Mas Deni, penjual ayam yang sudah dibumbui, pembeli tinggal menggoreng, tak pernah meneriakkan dagangannya sambil berkeliling dengan motornya.
Jadi, pembeli harus menelpon dulu untuk memesan. Dia sih biasanya nongkrong di dekat kali dalam kompleks, di sana teduh, ada pepohonan dan penjual lain yang ngadem. Kaum ibu malas kalau harus berdaster mendatangi dia. Tetapi kalau para pelanggan menelepon kesiangan, ayam bumbu kuning dalam panci enamel blirik itu sudah menjadi milik pembeli lain, tinggal diantarkan.

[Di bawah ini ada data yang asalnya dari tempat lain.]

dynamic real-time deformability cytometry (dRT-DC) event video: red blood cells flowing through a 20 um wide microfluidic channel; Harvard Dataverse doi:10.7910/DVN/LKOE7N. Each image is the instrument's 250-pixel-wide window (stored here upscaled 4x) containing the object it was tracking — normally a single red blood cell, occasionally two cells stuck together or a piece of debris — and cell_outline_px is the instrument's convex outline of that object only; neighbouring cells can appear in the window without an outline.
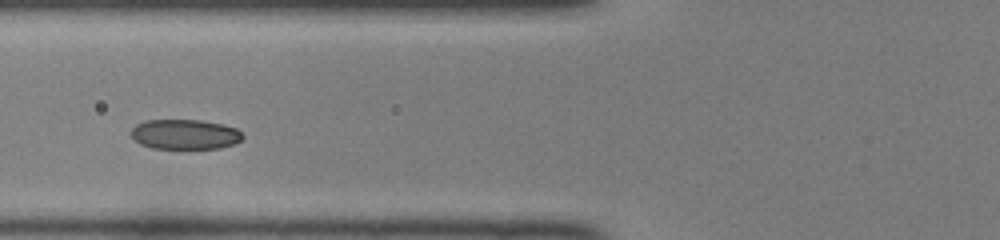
{"species": "common noctule bat (a hibernating species)", "species_latin": "Nyctalus noctula", "temperature_condition": "room temperature", "stored_images_in_passage": 15, "camera_frame_rate_fps": 3000, "um_per_image_px": 0.085, "animal": {"sex": "female", "body_mass_g": 22.0, "forearm_length_mm": 56.7}, "frame": {"image": 1, "passage_image": 11, "time_ms": 3.333, "image_size_px": [1000, 240], "cell_outline_px": [[244, 136], [236, 144], [220, 148], [152, 148], [140, 144], [132, 136], [132, 128], [136, 124], [144, 120], [200, 120], [224, 124], [236, 128]], "centroid_in_image_um": [15.74, 11.41], "position_along_channel_um": 110.1, "area_um2": 19.48}}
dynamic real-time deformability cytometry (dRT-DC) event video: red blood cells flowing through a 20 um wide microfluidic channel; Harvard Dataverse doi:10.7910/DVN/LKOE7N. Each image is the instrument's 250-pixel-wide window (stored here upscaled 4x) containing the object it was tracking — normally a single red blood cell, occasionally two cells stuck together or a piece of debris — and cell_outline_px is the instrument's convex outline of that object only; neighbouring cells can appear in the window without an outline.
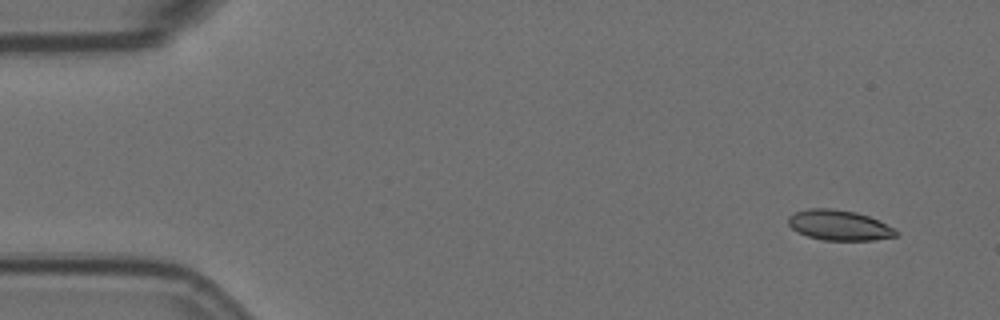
{"species": "Egyptian fruit bat (a non-hibernating species)", "species_latin": "Rousettus aegyptiacus", "temperature_condition": "room temperature", "stored_images_in_passage": 6, "camera_frame_rate_fps": 3000, "um_per_image_px": 0.085, "animal": {"sex": "female"}, "frame": {"image": 1, "passage_image": 1, "time_ms": 0.0, "image_size_px": [1000, 320], "cell_outline_px": [[900, 232], [896, 236], [872, 240], [824, 240], [808, 236], [796, 232], [788, 224], [788, 216], [796, 212], [808, 208], [832, 208], [856, 212], [868, 216]], "centroid_in_image_um": [71.28, 19.14], "position_along_channel_um": 13.7, "area_um2": 18.84}}
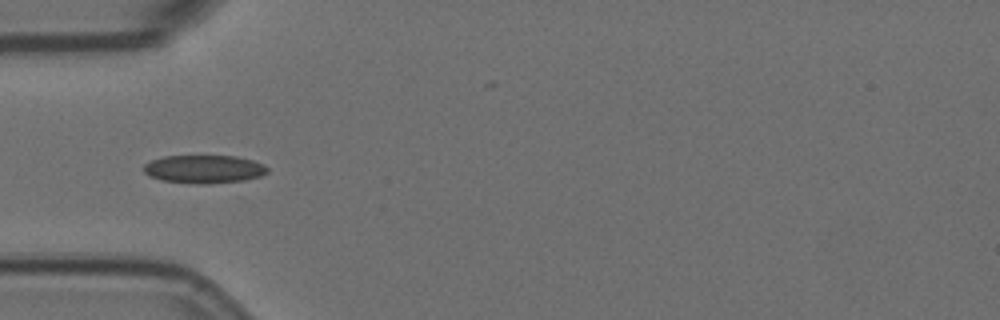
{"frame": {"image": 2, "passage_image": 5, "time_ms": 1.333, "image_size_px": [1000, 320], "cell_outline_px": [[268, 172], [260, 176], [244, 180], [208, 184], [196, 184], [160, 180], [148, 176], [144, 172], [144, 164], [152, 160], [164, 156], [236, 156], [252, 160], [264, 164], [268, 168]], "centroid_in_image_um": [17.33, 14.38], "position_along_channel_um": 67.7, "area_um2": 20.4}}
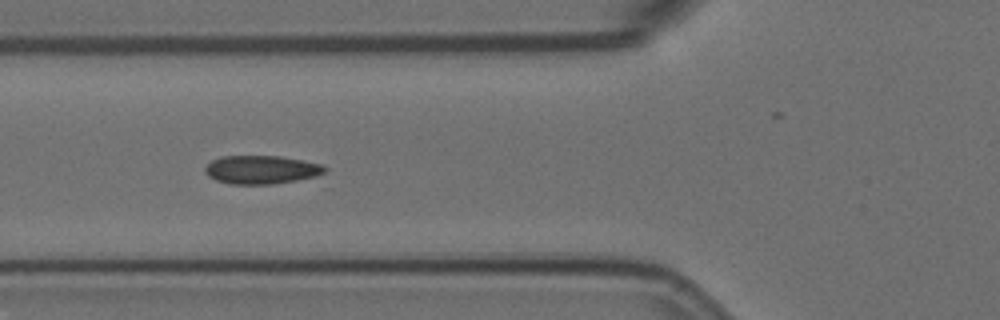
{"frame": {"image": 3, "passage_image": 6, "time_ms": 1.667, "image_size_px": [1000, 320], "cell_outline_px": [[328, 168], [324, 172], [316, 176], [296, 180], [272, 184], [232, 184], [216, 180], [208, 176], [204, 172], [204, 168], [212, 160], [220, 156], [280, 156], [304, 160], [324, 164]], "centroid_in_image_um": [22.23, 14.41], "position_along_channel_um": 103.6, "area_um2": 19.94}}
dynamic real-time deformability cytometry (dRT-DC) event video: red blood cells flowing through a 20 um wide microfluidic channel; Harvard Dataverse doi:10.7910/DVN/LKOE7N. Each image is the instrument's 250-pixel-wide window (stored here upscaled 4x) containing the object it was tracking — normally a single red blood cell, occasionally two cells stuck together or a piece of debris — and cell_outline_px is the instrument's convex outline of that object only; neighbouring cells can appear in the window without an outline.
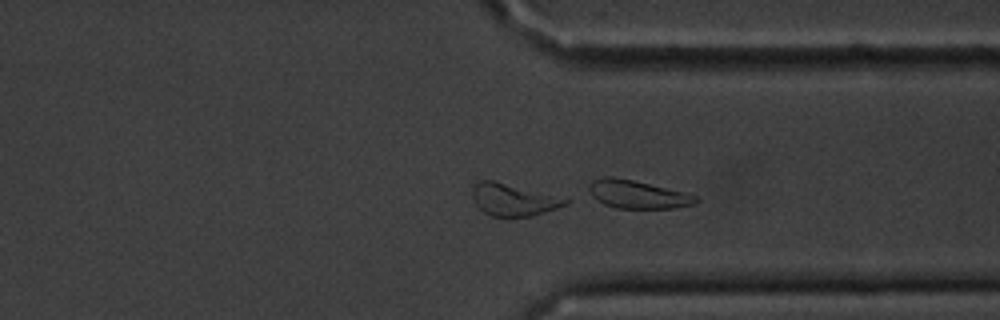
{"species": "common noctule bat (a hibernating species)", "species_latin": "Nyctalus noctula", "temperature_condition": "cold", "stored_images_in_passage": 54, "segment_of_instrument_passage": [2, 2], "camera_frame_rate_fps": 3000, "um_per_image_px": 0.085, "animal": {"sex": "male", "body_mass_g": 20.1, "forearm_length_mm": 53.5}, "frame": {"image": 1, "passage_image": 40, "time_ms": 13.0, "image_size_px": [1000, 320], "cell_outline_px": [[572, 200], [568, 204], [532, 216], [492, 216], [476, 208], [472, 200], [472, 188], [480, 180], [492, 180], [568, 196]], "centroid_in_image_um": [43.7, 16.95], "position_along_channel_um": 367.7, "area_um2": 18.09}}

Era ponsel dengan VoIP seperti WhatsApp Call menjadikan urusan bisnis lebih murah. Sebelumnya ketika semua panggilan melalui telepon biasa, pulsa dan tagihan lebih boros. Kini bahkan dalam paket kuota internet sudah ada biaya telepon dan SMS gratis.
Pada awal 2000-an, VoIP sempat dianggap ilegal oleh pemerintah, kecuali oleh perusahaan yang memiliki konsesi untuk layanan itu (¬ Liputan6). Konsumen penggunaan VoIP dianggap mencuri pulsa. Aneh, kan?

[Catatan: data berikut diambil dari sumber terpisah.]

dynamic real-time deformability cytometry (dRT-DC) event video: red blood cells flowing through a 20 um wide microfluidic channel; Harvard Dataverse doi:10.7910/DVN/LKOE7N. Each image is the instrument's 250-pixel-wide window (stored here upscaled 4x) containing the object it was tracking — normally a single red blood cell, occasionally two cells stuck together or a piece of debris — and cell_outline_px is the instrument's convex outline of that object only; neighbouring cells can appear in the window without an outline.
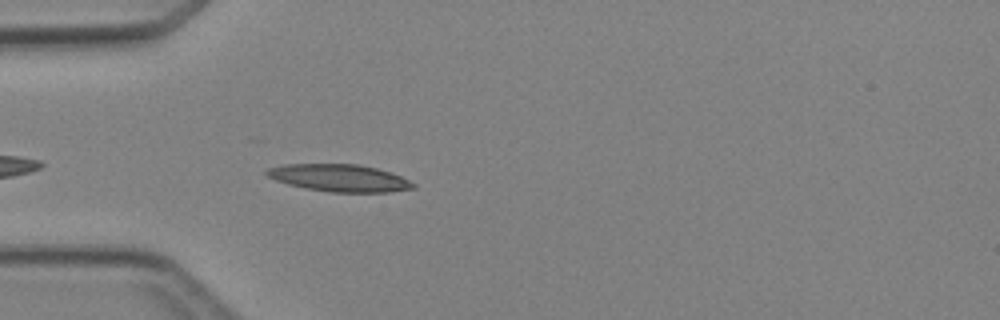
{"species": "Egyptian fruit bat (a non-hibernating species)", "species_latin": "Rousettus aegyptiacus", "temperature_condition": "cold", "stored_images_in_passage": 3, "camera_frame_rate_fps": 3000, "um_per_image_px": 0.085, "animal": {"sex": "female"}, "frame": {"image": 1, "passage_image": 3, "time_ms": 2.333, "image_size_px": [1000, 320], "cell_outline_px": [[416, 188], [388, 192], [332, 192], [308, 188], [288, 184], [276, 180], [268, 176], [264, 172], [268, 168], [284, 164], [360, 164], [392, 172], [416, 184]], "centroid_in_image_um": [28.88, 15.12], "position_along_channel_um": 56.1, "area_um2": 23.18}}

Jika itu terjadi saat Twitter sudah ada, Menkominfo akan jadi bulan-bulanan. Padahal jika menyangkut UU, masalahnya bukan pada dia pribadi maupun ex-officio melainkan pemerintah dan DPR. Sila lihat arsip Hukumonline.com tahun 2000: orang yang bikin jaringan VoIP ditangkap.
Mas Deni dan pelanggan ayam bumbu kuningnya kini beruntung, tak menghadapi jerat hukum karena tafsir picik tolol oleh aparat negara terhadap hukum.
2 Comments
Fokus ke alinea terakhir, khususnya pada bagian akhir….
Lha ya itu. Teknologi selalu mendahului asumsi pembuat aturan. Pihak yang dirugikan oleh teknologi baru mencari celah untuk menyelamatkan diri. Ingat kontroversi ojek daring versus ojek pangkalan? Grab, Gocar, dlsb versus taksi gaya lama?
Nanti penulis maupun penerjemah melawan robot
Eh sudah ding kayaknya.
Abad lalu buruh pracetak dan percetakan koran Times of London mogok lama karena melawan komputerisasi di surat kabar.